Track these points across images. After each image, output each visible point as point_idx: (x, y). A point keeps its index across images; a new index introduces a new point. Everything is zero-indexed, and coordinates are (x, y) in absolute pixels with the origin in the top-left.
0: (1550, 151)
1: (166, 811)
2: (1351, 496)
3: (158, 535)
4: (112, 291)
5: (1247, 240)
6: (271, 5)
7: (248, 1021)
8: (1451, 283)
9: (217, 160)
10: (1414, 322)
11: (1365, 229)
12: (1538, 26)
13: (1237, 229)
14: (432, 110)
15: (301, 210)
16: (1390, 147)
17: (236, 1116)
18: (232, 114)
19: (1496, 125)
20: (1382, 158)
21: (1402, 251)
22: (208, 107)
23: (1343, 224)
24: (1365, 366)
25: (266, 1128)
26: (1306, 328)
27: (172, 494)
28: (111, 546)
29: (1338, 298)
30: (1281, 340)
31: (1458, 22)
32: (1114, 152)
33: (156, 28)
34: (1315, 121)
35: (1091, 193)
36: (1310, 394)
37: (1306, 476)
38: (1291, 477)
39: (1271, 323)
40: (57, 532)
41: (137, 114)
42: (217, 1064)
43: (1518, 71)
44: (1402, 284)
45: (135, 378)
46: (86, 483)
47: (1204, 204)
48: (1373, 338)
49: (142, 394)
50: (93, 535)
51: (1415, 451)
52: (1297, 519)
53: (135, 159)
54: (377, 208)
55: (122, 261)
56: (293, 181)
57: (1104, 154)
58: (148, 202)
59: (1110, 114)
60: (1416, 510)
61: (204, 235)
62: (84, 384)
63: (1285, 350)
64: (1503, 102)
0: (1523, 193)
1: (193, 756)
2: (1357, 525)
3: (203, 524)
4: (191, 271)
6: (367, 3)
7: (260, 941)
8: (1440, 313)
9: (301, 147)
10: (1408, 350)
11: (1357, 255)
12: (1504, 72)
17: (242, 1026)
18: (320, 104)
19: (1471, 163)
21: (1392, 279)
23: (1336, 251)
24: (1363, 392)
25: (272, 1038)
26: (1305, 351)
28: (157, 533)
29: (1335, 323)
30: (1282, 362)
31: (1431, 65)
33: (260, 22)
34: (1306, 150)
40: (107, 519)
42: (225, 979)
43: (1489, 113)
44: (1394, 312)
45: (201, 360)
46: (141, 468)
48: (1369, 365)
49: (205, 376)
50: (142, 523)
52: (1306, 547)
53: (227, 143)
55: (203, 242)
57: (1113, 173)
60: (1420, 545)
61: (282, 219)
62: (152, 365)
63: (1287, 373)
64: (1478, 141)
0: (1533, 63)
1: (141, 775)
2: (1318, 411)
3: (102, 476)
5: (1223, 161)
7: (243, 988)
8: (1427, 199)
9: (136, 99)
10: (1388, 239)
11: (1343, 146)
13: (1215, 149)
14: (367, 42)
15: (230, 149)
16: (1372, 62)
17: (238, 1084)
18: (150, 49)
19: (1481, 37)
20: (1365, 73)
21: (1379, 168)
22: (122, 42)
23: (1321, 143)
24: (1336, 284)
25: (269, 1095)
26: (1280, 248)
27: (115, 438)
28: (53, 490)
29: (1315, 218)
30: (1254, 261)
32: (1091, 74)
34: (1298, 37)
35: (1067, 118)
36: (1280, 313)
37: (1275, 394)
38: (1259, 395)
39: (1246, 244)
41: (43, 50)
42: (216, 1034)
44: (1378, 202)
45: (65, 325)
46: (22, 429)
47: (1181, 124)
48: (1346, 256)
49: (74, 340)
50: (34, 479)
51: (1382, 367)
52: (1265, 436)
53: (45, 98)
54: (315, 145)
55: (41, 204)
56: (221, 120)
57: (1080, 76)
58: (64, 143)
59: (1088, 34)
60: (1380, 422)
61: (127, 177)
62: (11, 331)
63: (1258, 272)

══════

WORK REQUEST >> Using the entries above, return exactly the lines from the line with "24: (1365, 366)" to the line with "57: (1104, 154)", counting both of those lines.

EXPECTED OUTPUT >>
24: (1365, 366)
25: (266, 1128)
26: (1306, 328)
27: (172, 494)
28: (111, 546)
29: (1338, 298)
30: (1281, 340)
31: (1458, 22)
32: (1114, 152)
33: (156, 28)
34: (1315, 121)
35: (1091, 193)
36: (1310, 394)
37: (1306, 476)
38: (1291, 477)
39: (1271, 323)
40: (57, 532)
41: (137, 114)
42: (217, 1064)
43: (1518, 71)
44: (1402, 284)
45: (135, 378)
46: (86, 483)
47: (1204, 204)
48: (1373, 338)
49: (142, 394)
50: (93, 535)
51: (1415, 451)
52: (1297, 519)
53: (135, 159)
54: (377, 208)
55: (122, 261)
56: (293, 181)
57: (1104, 154)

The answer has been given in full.